Magie für Neues, Brüche für Anton Bruckner
Die Münchner Philharmoniker unter Daniel Harding mit Geiger Renaud Capuçon im Wiener Musikverein.
Erst kürzlich war das Symphonieorchester des Bayerischen Rundfunks unter der Leitung seines neuen künstlerischen Leiters, Sir Simon Rattle, zu Gast im Musikverein. Am Wochenende präsentierten sich hier die Münchner Philharmoniker unter Daniel Harding.
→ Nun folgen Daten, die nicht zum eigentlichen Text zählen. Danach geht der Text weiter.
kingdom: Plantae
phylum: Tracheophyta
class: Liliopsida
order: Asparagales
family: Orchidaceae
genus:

Der designierte Chefdirigent des zweiten prominenten Klangkörpers der Stadt an der Isar, Lahav Shani, wird sein Amt erst im September 2026 antreten.
Für den ersten ihrer beiden Auftritte brachten die Gäste eine Novität mit, Thierry Escaichs erst vor wenigen Tagen in München uraufgeführtes Zweites Violinkonzert, dem Widmungsträger Renaud Capuçon quasi „auf den Leib“geschrieben: „Au-delà du reve“(„Jenseits des Traumes“) ist ein halbstündiges dreisätziges Opus mit einem balladenartigen Stirnsatz, den die Geige unmissverständlich dominiert. Die Orchesterklänge inspirieren sie, immer wieder in neue Harmonien einzutauchen. Diese wirken ebenso überraschend wie unvermutet auftauchende Scherzo-Anklänge. Dann setzen sich lyrische Töne wieder durch. Sie werden im mittleren Andantino verdichtet und steigern sich zu einer Art „Beschwörung“(Escaich).
Traut er Bruckner nicht?
Im Finalsatz, einem brillant wirbelnden Vivace, wird der Tanz zum wesentlichen Element, ohne dies ganz durchzuhalten, denn am Ende kehrt die ruhige, unaufgeregte Stimmung des Beginns dieses vielfach mit aparten Klangmischungen, selbst Choral-Anklängen aufwartenden Konzerts wieder. Den herausfordernden Solopart meisterte Renaud Capuçon, dabei exzellent vom Orchester assistiert, mit aller erdenklichen Bravour.
Beschlossen haben die Münchner ihren ersten Gastspielabend (der zweite galt Sibelius’ „Tapiola“und Mahlers Fünfter), wie könnte es bei diesem Bruckner-erfahrenen Orchester im Bruckner-Jahr anders sein, mit dessen Vierter, der „Romantischen“. Eine orchestral unterschiedlich überzeugende Darstellung, bei der sich Harding zu sehr auf Details konzentrierte, für die man sich eine plastischere Ausformung gewünscht hätte. Überhaupt gewann man den Eindruck, dass Harding der spezifischen Magie dieser Es-DurSymphonie misstraut, dass ihm ihre Brüche wichtiger sind als die bewegende Leuchtkraft der weitgespannten Bögen.